Can anyone recommend a chocolate machine for me?  I'm a rank amateur but I'd like something better than a double boiler.


----------



## foodpump (Oct 10, 2005)

Whats your budget?


----------



## kuan (Jun 11, 2001)

200 bucks?


----------



## foodpump (Oct 10, 2005)

Even the chocovision start at $400 us, so thats out.

For $20 you can go to Mall*Wart or the like and get a cheapo electric heating blanket. Set your bowl, or better, a 1/2 insert on this with the lowest setting. Melt your couverture in the nuker and pour into the insert.
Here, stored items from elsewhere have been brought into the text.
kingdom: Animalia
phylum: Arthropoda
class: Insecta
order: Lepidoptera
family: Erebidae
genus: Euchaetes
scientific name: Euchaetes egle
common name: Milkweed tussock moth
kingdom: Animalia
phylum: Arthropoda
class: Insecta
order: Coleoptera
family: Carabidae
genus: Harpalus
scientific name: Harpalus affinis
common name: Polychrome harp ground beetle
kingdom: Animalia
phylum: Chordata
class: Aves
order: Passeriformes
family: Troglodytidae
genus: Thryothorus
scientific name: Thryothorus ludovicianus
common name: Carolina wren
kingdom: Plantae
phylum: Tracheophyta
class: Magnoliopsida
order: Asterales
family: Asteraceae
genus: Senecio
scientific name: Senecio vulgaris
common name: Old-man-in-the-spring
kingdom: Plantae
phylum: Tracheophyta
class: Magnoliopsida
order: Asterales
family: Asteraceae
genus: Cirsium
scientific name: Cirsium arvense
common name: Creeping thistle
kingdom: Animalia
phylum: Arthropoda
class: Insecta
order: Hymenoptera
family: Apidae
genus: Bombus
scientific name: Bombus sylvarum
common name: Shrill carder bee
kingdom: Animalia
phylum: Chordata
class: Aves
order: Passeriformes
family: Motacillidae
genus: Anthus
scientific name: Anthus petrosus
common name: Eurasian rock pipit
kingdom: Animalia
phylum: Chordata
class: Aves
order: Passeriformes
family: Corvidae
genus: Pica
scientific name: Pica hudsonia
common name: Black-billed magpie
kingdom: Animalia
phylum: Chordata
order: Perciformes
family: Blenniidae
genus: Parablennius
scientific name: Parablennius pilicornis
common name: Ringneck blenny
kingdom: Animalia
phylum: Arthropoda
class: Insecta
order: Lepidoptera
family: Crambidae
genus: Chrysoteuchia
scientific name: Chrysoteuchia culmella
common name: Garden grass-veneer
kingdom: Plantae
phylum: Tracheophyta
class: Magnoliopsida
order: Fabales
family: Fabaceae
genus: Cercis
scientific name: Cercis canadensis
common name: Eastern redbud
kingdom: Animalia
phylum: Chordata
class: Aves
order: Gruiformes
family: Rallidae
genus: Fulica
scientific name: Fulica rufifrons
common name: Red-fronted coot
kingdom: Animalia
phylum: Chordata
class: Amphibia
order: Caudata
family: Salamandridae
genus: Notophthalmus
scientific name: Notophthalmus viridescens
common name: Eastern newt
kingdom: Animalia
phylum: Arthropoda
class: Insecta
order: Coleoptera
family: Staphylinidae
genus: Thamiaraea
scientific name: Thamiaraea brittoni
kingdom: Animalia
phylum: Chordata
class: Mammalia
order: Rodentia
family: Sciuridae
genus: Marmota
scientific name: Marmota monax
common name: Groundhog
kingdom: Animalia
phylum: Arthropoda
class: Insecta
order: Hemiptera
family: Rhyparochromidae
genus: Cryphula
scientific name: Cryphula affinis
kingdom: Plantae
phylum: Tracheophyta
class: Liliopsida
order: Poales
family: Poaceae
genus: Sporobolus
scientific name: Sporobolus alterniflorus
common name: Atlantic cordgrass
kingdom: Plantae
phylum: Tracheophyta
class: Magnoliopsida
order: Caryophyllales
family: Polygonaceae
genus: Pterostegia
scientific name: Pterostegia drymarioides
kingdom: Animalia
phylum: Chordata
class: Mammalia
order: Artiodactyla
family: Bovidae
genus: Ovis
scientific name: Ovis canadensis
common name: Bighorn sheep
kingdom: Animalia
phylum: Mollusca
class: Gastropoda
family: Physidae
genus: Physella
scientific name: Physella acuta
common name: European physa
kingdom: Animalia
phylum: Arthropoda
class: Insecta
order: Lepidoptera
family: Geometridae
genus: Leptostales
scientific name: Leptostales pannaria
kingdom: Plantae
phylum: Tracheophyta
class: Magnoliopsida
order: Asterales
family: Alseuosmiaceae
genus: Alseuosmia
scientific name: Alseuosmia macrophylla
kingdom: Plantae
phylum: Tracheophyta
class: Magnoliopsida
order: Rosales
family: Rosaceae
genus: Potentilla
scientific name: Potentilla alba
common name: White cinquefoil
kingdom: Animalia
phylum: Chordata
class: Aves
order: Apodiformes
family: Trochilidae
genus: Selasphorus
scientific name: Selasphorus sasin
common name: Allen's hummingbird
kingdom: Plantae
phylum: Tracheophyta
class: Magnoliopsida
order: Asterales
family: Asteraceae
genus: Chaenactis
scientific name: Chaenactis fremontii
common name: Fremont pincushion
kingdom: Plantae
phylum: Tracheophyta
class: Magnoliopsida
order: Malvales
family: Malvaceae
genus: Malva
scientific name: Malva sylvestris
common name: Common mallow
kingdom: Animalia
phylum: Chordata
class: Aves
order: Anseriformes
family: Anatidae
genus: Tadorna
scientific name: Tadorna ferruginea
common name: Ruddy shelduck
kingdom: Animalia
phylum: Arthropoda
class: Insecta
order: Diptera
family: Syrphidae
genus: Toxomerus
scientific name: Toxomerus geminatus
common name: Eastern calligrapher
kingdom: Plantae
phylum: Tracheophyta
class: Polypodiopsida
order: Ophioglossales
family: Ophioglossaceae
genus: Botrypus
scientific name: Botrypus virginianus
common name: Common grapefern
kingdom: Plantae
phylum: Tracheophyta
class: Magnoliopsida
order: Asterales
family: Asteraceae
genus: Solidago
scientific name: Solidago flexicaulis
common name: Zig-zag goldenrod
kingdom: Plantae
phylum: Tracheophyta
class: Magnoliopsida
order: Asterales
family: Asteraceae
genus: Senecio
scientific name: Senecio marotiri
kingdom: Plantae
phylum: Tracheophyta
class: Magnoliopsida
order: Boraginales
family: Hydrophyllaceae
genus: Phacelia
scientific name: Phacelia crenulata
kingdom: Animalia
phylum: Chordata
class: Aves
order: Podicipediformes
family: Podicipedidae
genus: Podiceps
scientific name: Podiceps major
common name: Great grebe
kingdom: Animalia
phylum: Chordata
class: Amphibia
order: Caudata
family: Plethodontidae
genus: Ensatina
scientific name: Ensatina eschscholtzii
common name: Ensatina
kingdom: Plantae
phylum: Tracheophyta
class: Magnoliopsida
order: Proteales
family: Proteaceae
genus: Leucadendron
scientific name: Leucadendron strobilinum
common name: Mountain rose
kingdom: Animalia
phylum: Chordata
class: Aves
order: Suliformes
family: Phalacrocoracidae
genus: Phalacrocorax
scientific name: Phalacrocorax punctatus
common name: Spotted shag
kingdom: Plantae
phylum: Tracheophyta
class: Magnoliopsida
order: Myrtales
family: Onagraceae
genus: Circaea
Temper using the "seeding method". Should hold temper for 45-60 mins.


----------



## kuan (Jun 11, 2001)

Ooh   So  maybe next year.  Right now I just cheat and add Myrcryo or equivalent.


----------



## chefpeon (Jun 14, 2006)

@kuan.........I've used Mycryo in a pinch and it works OK, but honestly it doesn't really save that much time or hassle. Also, some years ago I bought one of those Chocovision "Revolation" tempering machines when I was but a noob. That didn't save much time either, and it only tempers 1 lb max at a time, and 1 lb of chocolate is basically nothing. Tempering really isn't that difficult once you're used to doing it. Holding temper and keeping the chocolate workable for longer periods of time is the tricky part. I make a "nest" out of an insulated cooler blanket and a heating pad and I stick my stainless steel bowl in it and it works pretty darn well.


----------



## foodpump (Oct 10, 2005)

The thing with mycro is that you have to get your couveture at a fairly precise temp in order for it to work....

Fastest and easiest method for me is the seeding method, and gave been doing this for well over 10 years now

Out of your $200, spend 80 on Peter Grewling's "confections and chocolates" book, probaby THE best book to explain the tempering methods and the hows and whys.


----------